Ken Kesey, voluit Ken Elton Kesey, (geboren 17 september 1935, La Junta, Colorado, V.S.-gestorven 10 november 2001, Eugene, Oregon), Amerikaans schrijver die een held was van de tegenculturele revolutie en de hippiebeweging van de jaren zestig.
Kesey werd opgeleid aan de Universiteit van Oregon en de Stanford Universiteit. In een Veterans Administration ziekenhuis in Menlo Park, Californië, was hij een betaalde vrijwilliger die experimenteerde, bewustzijnsveranderende drugs nam en verslag deed van de effecten ervan. Deze ervaring en zijn werk als assistent in het ziekenhuis dienden als achtergrond voor zijn bekendste roman, One Flew Over the Cuckoo’s Nest (1962; film, 1975), die zich afspeelt in een psychiatrisch ziekenhuis. Hij onderzocht verder waarden in conflict in Sometimes a Great Notion (1964).

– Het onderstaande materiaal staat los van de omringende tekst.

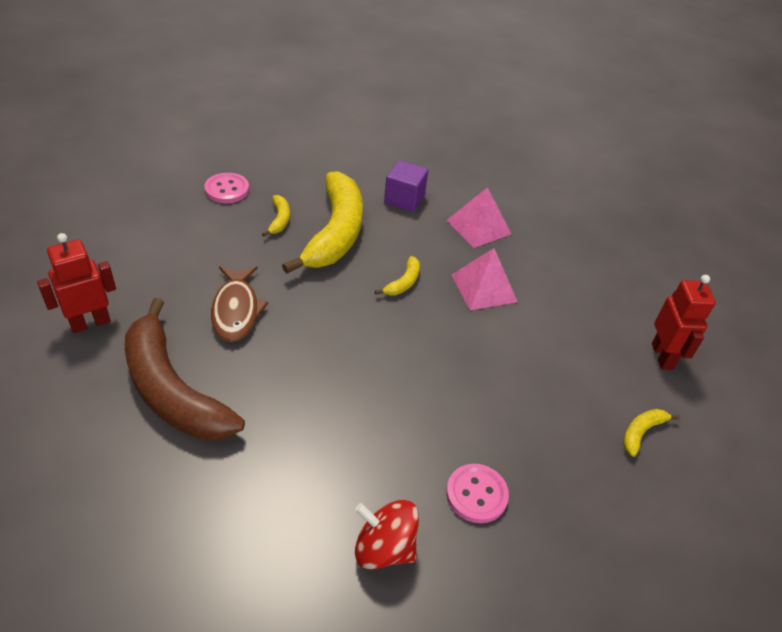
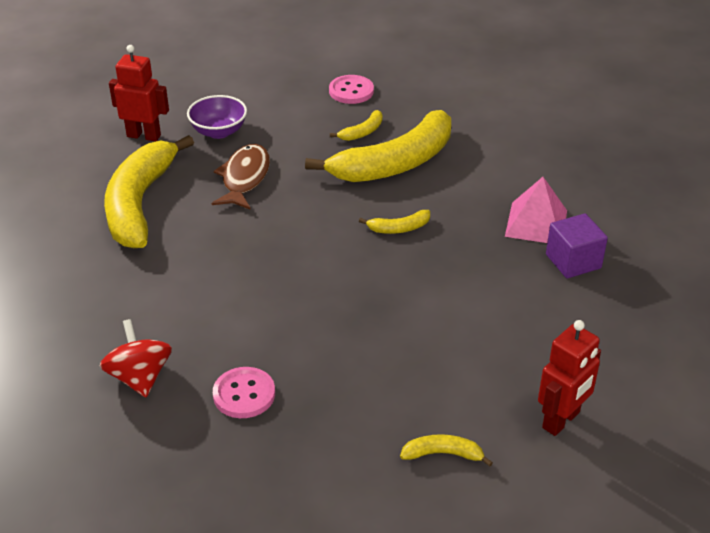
camera: 50 degrees right, 5 degrees down
(159, 281) = (219, 131): none -> purple bowl
(172, 389) = (140, 204): brown banana -> yellow banana
(236, 310) = (244, 178): brown fish -> brown fish turned 150 degrees clockwise
(404, 199) = (496, 167): purple cube -> purple cube (573, 261)
(483, 288) = (465, 270): pink pyramid -> none

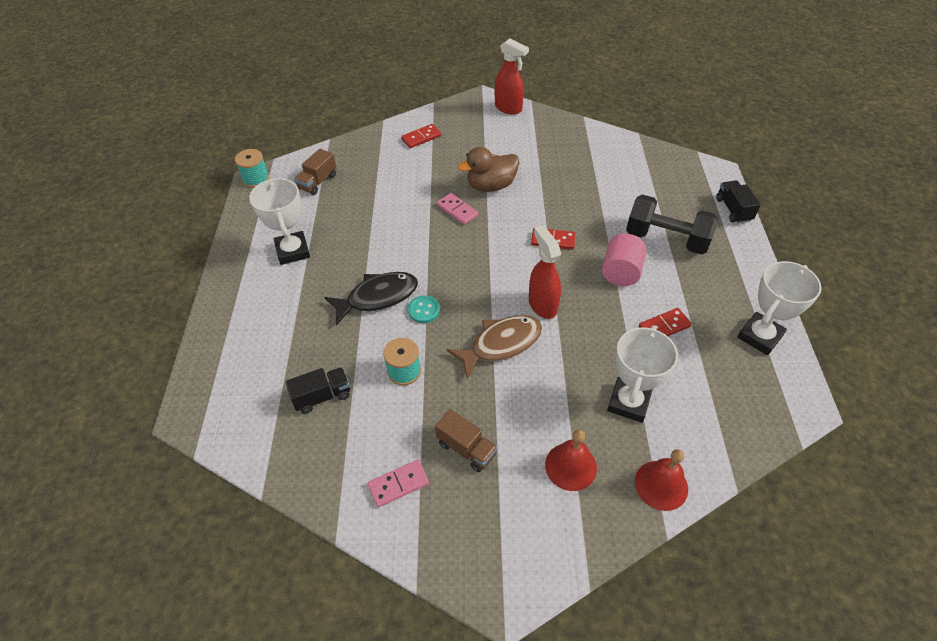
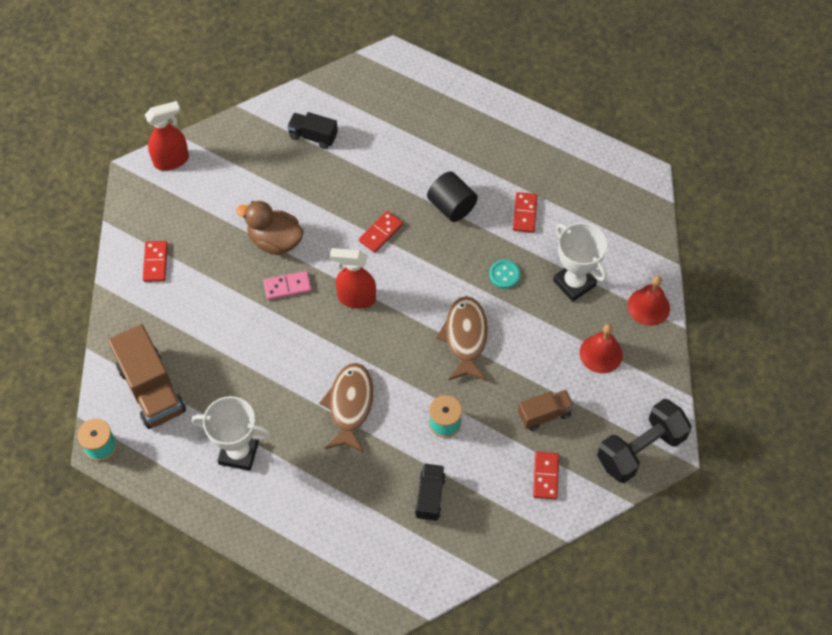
camera: 60 degrees left, 10 degrees up
(317, 182) = (151, 389): brown truck -> brown truck, size x1.77
(378, 297) = (350, 405): black fish -> brown fish
(398, 484) = (546, 476): pink domino -> red domino
(424, 310) = (390, 376): turquoise button -> turquoise button (504, 275)
(491, 185) = (275, 241): brown duck -> brown duck turned 105 degrees clockwise
(542, 305) = (446, 284): red spray bottle -> red spray bottle (356, 298)
(620, 272) = (451, 206): pink cylinder -> black cylinder
(666, 239) = (440, 149): black dumbbell -> black dumbbell (640, 449)
(733, 210) = (443, 79): black truck -> black truck (313, 136)
(759, 336) = (575, 158): white trophy -> none

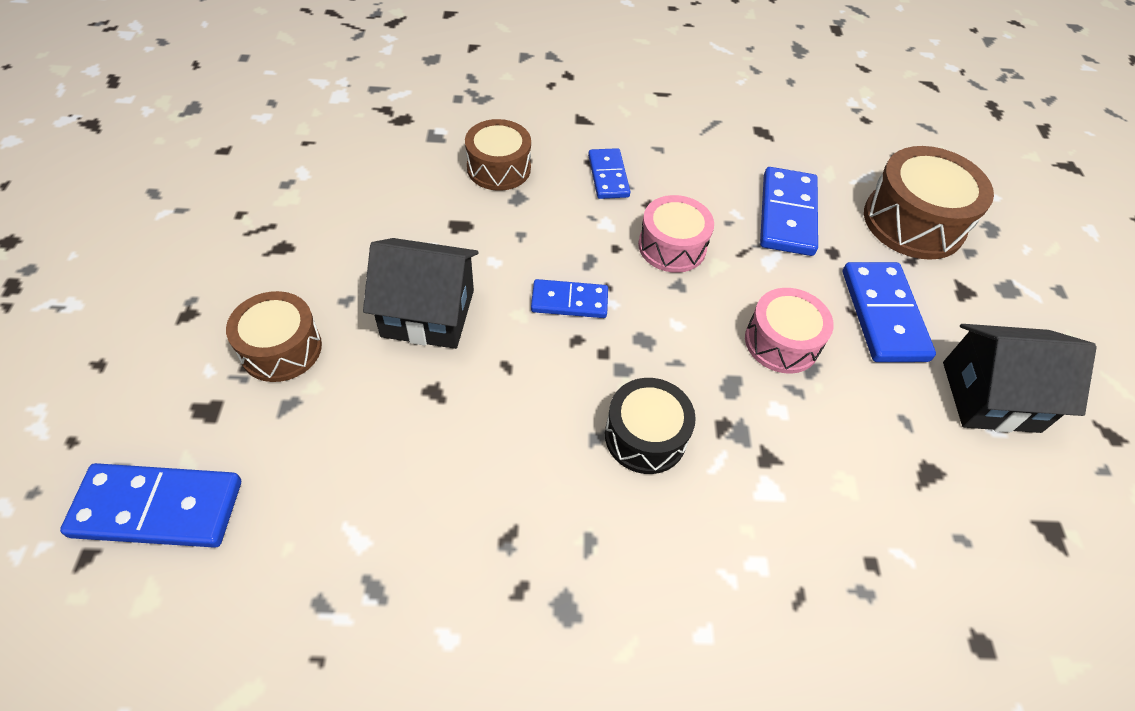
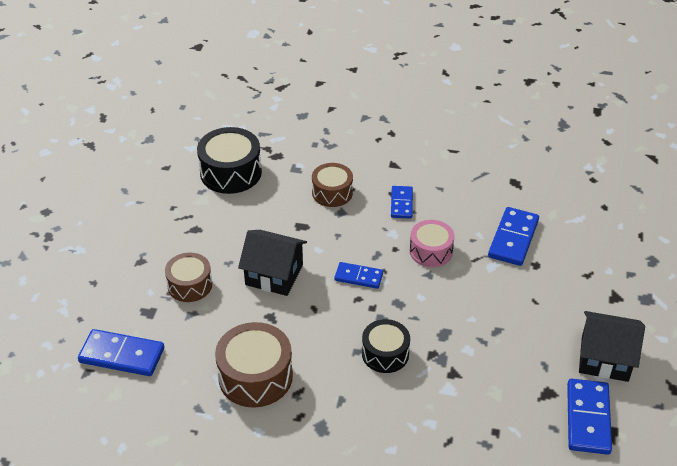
camera: 15 degrees right, 10 degrees down
(332, 150) = (231, 172): none -> black drum
(781, 342) = (483, 314): pink drum -> none
(883, 315) = (554, 305): blue domino -> blue domino (587, 418)
(913, 222) = (598, 251): brown drum -> brown drum (255, 376)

In de non-fictie Kesey’s Garage Sale (1973), Demon Box (1986), en The Further Inquiry (1990), schreef Kesey over zijn reizen en psychedelische ervaringen met de Merry Pranksters, een groep die in de jaren zestig samen in een bus reisde. Tom Wolfe beschreef veel van hun avonturen in The Electric Kool-Aid Acid Test (1968). In 1967 vluchtte Kesey naar Mexico om vervolging wegens marihuanabezit te ontlopen. Hij keerde terug naar Californië, zat een korte straf uit, en verhuisde toen naar een boerderij in de buurt van Eugene, Oregon.

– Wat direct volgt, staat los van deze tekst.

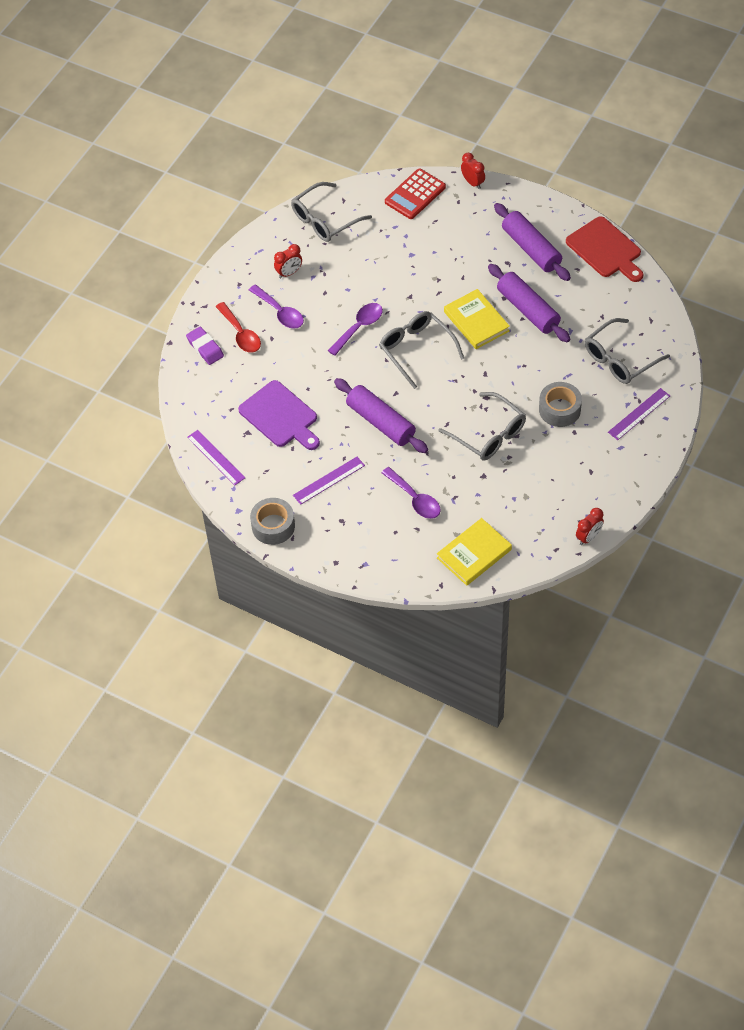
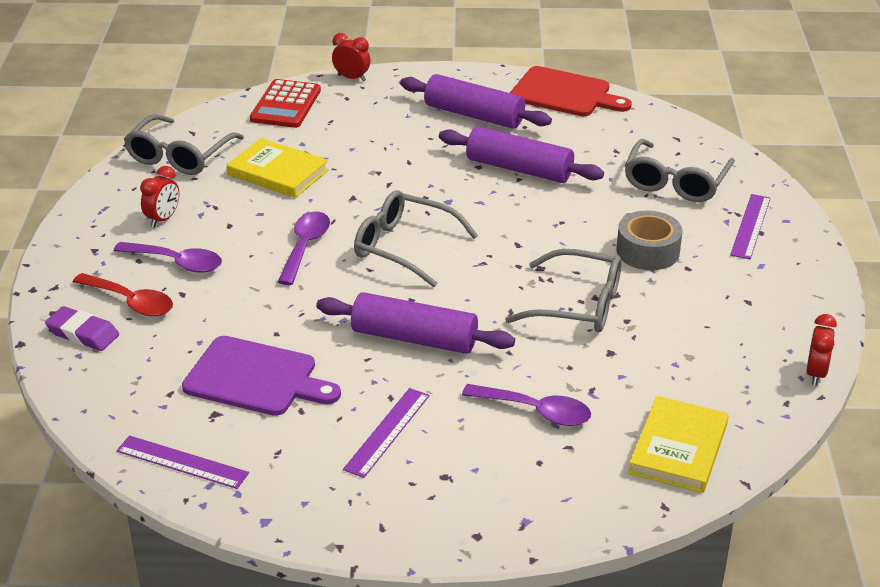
camera: 30 degrees left, 20 degrees down
(273, 526) = (338, 522): grey tape -> none
(476, 321) = (462, 197): yellow book -> yellow book (278, 172)

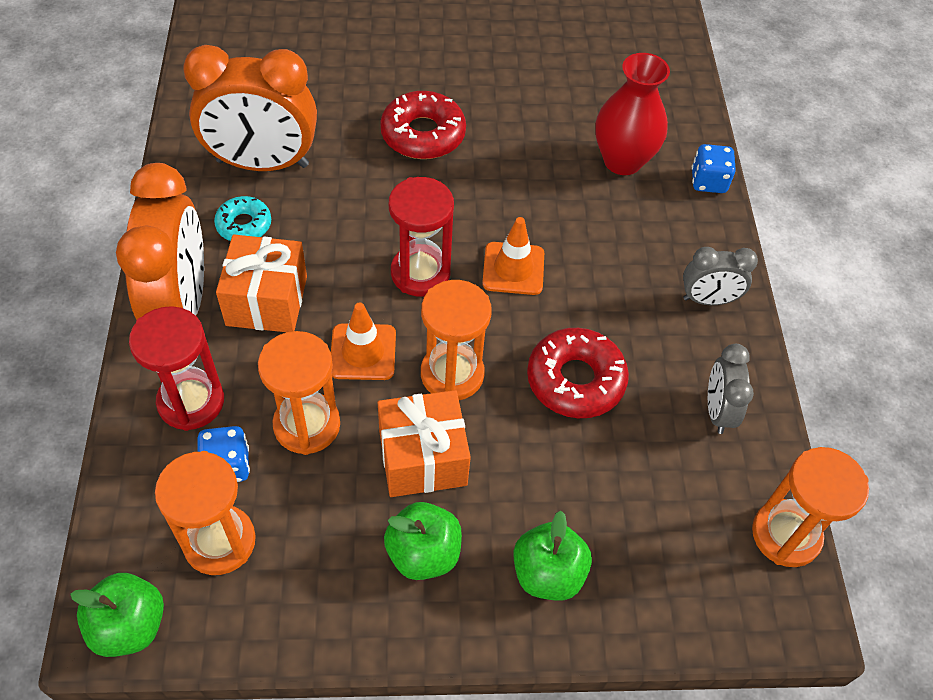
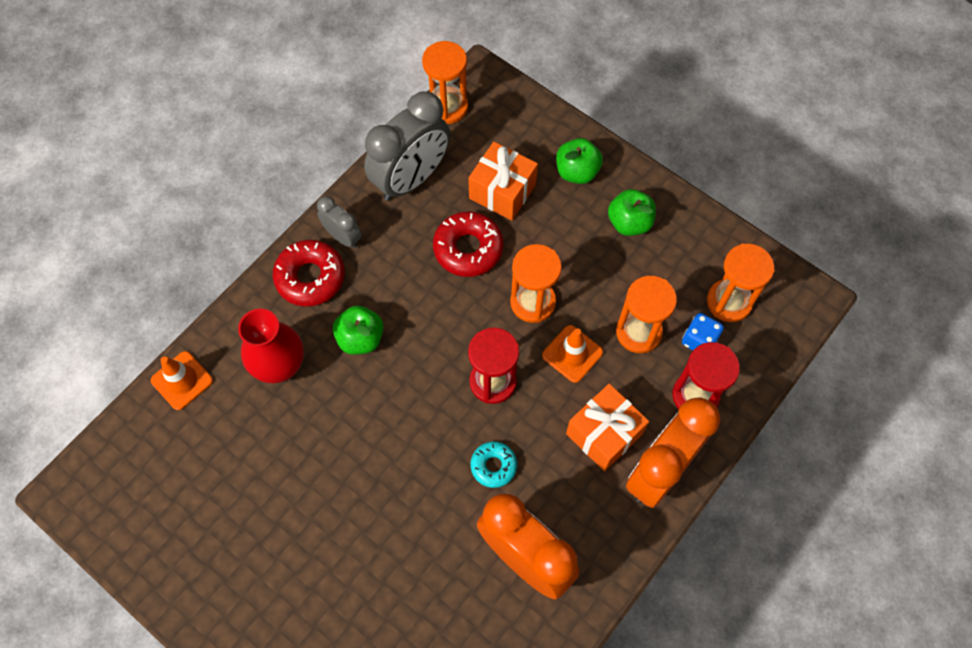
camera: 135 degrees left, 10 degrees up
(129, 626) = (799, 292): green apple -> green apple (360, 338)
(244, 225) = (577, 509): turquoise donut -> turquoise donut (493, 466)
(422, 458) = (590, 268): orange gift -> orange gift (502, 191)
(423, 134) = (390, 496): red donut -> red donut (310, 277)
(513, 269) = (433, 341): orange traffic cone -> orange traffic cone (182, 380)
(708, 181) = (246, 308): blue dice -> none
(717, 411) = (411, 179): grey clock -> grey clock, size x1.95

In 1988 publiceerde Kesey een kinderboek, Little Tricker the Squirrel Meets Big Double the Bear. Met 13 van zijn afgestudeerde studenten in creatief schrijven aan de Universiteit van Oregon schreef hij een mysterieroman, Caverns (1990), onder het gezamenlijke pseudoniem O.U. Levon, dat achterstevoren te lezen is “roman U.O. (Universiteit van Oregon).” In Sailor Song (1992), een komedie die zich afspeelt in een vissersdorpje in Alaska en het decor wordt van een Hollywood-film, onderzocht Kesey milieucrises en het einde van de wereld. Vervolgens schreef hij met de medewerking van Ken Babbs een neo-western, Last Go Round (1994).